### Source material
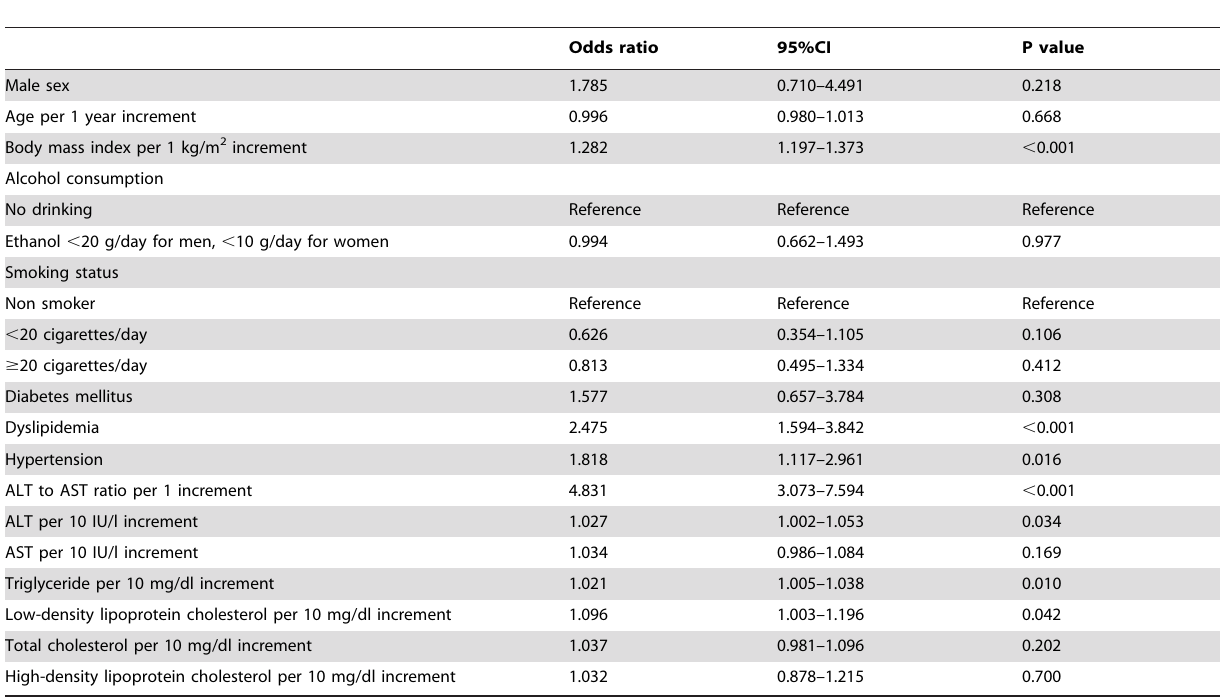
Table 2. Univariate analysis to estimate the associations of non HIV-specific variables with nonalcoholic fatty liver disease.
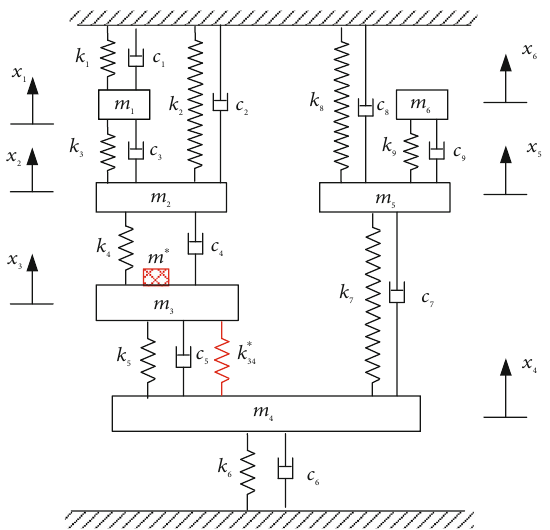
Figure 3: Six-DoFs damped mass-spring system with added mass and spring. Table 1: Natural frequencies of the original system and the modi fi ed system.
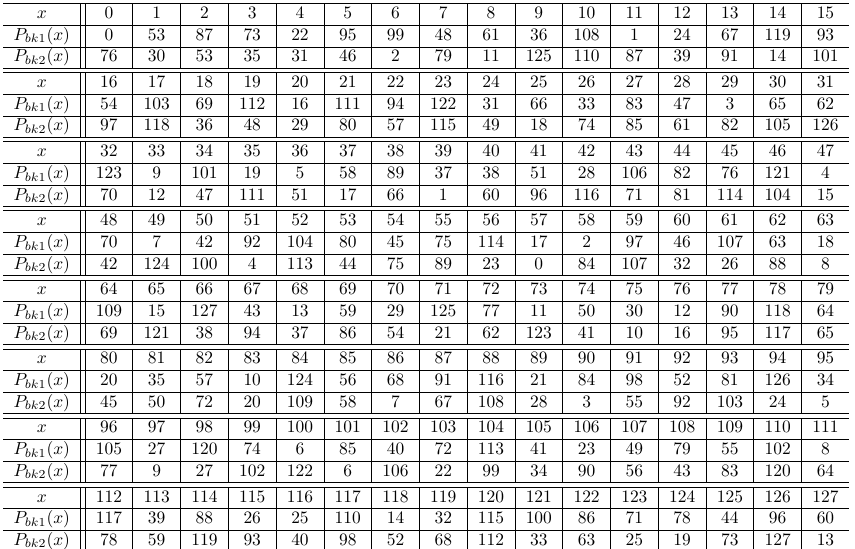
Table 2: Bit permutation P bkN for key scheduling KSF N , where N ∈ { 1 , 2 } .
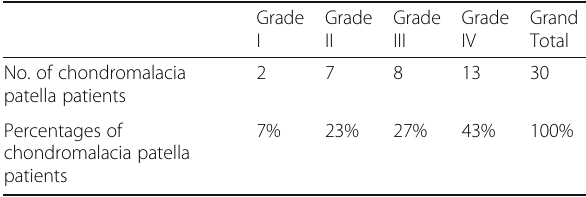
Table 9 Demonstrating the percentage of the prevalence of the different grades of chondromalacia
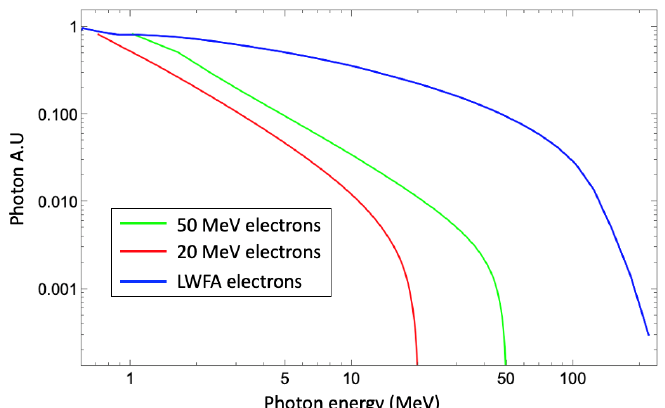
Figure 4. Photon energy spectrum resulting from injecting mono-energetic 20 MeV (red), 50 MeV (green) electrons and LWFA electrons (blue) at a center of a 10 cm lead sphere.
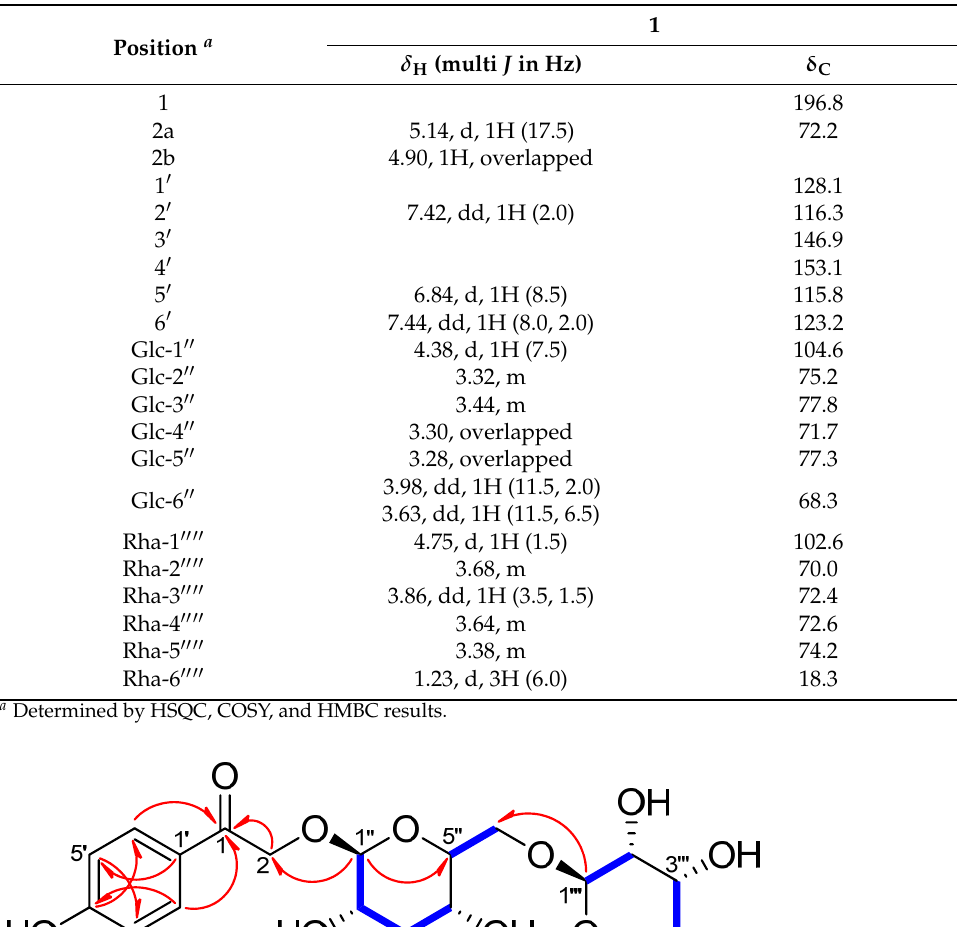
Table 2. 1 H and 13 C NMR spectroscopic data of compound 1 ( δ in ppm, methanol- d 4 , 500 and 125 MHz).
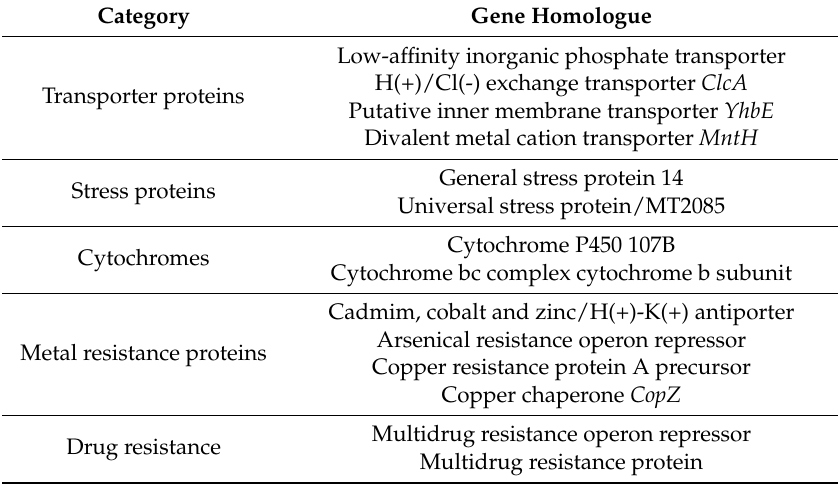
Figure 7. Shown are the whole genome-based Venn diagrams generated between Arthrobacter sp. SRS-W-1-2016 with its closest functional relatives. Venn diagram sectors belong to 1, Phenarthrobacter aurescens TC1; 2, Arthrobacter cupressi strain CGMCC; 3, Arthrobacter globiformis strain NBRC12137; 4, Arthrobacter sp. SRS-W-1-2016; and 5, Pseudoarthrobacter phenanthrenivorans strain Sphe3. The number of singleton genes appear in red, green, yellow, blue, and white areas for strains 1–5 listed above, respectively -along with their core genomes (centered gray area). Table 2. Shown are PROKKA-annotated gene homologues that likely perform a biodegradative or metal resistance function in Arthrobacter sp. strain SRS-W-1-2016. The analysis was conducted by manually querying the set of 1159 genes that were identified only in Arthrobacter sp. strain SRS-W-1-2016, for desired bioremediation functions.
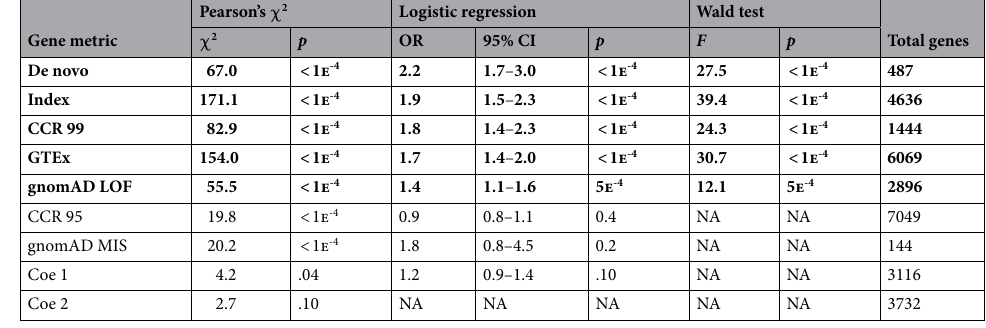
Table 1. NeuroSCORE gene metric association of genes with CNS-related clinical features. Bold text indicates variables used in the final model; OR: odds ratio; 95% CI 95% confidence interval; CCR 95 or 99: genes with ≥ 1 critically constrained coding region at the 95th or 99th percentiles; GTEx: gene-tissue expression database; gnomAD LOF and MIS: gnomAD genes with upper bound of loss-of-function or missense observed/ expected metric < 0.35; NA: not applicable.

--

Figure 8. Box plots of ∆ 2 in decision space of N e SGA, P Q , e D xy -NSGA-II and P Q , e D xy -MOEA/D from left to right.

### What you have to do
Lines holding the word "from" in the records above: how many are there? Answer with the number only.

### Task output
2